Cerca de 575 pacotes de cigarro estavam escondidos em um carro de passeio (Foto: Divulgação/DOF)575 pacotes apreendidos em Dourados (MS) no
mês de julho (Foto: Divulgação/DOF)

Segundo Adalgisa, somente em Mato Grosso do Sul, foram apreendidos cerca de 4,7 milhões de maços de cigarro contrabandeados em 2012, que totalizaram R$ 3,8 milhões. Em 2011, o número foi bem maior: 21,7 milhões de maços, com valor de R$ 20,4 milhões.

“Em 2011, tivemos muito mais apreensões do que em 2012. Não acredito que mudou a quantidade de cigarro contrabandeado. O que aconteceu é que os contrabandistas devem ter mudado a rota ou a estratégia e a fiscalização não conseguiu pegar, porque o cigarro continua no mercado”, explicou.
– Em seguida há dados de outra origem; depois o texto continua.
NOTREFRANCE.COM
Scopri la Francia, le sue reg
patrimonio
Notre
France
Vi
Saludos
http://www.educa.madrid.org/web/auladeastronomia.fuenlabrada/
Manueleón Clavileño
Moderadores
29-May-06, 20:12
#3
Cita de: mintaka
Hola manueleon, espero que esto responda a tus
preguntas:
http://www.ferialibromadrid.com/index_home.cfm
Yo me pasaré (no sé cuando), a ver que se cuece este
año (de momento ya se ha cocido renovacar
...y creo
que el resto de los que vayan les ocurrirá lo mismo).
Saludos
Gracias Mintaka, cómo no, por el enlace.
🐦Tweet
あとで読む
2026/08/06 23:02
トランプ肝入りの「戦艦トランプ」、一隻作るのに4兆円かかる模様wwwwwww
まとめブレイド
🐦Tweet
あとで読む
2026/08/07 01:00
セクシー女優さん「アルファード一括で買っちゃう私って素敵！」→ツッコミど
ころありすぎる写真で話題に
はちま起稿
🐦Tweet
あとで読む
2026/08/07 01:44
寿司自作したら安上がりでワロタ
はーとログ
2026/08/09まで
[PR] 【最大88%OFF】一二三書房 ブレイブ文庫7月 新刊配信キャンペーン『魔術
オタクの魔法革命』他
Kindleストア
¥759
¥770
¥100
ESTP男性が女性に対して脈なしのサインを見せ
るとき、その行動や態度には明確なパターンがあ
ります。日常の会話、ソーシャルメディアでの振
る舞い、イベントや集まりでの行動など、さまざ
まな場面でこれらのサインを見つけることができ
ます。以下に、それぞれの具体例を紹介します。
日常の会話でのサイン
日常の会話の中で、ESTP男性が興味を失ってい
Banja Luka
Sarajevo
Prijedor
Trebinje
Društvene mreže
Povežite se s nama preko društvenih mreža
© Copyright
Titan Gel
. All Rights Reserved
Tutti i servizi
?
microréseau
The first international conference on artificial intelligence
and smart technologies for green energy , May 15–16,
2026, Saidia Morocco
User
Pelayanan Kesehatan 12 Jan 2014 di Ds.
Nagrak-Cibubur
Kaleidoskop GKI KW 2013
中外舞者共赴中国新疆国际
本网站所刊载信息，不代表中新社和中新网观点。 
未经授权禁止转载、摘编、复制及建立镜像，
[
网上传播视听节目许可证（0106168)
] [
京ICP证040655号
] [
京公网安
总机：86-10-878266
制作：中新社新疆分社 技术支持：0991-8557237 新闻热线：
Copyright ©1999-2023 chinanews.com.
Em nível nacional, segundo a Receita Federal, o número de apreensões de maços de cigarro totalizou pouco mais de 165 milhões em 2011 (que valem R$ 114,5 milhões). Comparado com 2010, que teve 120 milhões de maços apreendidos (total de R$ 93,9 milhões), houve crescimento de 37,4%.

O tratado
O Protocolo da ONU para Eliminar o Comércio Ilegal de Produtos de Tabaco foi aberto para assinatura em 10 de janeiro, durante uma cerimônia na sede da Organização Mundial da Saúde (OMS) em Genebra, na Suíça. Segundo a entidade, assinaram o tratado na ocasião: França, Gabão, Líbia, Mianmar, Nicarágua, Panamá, República da Coréia, África do Sul, Síria, Turquia e Uruguai.

Para a ONU, o protocolo estabelece medidas para a coerção e cooperação internacional, como o licenciamento, partilha de informação e assistência jurídica mútua, que vão ajudar a neutralizar e, eventualmente, eliminar o comércio ilegal. Além disso, ele visa ajudar a proteger as pessoas de todo o mundo dos riscos à saúde.

Após passar pelo processo de ratificação pelos países, as partes se comprometem a estabelecer um sistema de rastreamento, com o intuito de reduzir as transações ilegais, conforme a entidade. O tratado entra em vigor 90 dias após ter obtido 40 ratificações.

Segundo a OMS, o tabagismo é responsável por cinco milhões (ou 12%) de todos os óbitos de adultos acima de 30 anos de idade a cada ano no mundo — o que equivale a uma morte a cada seis segundos.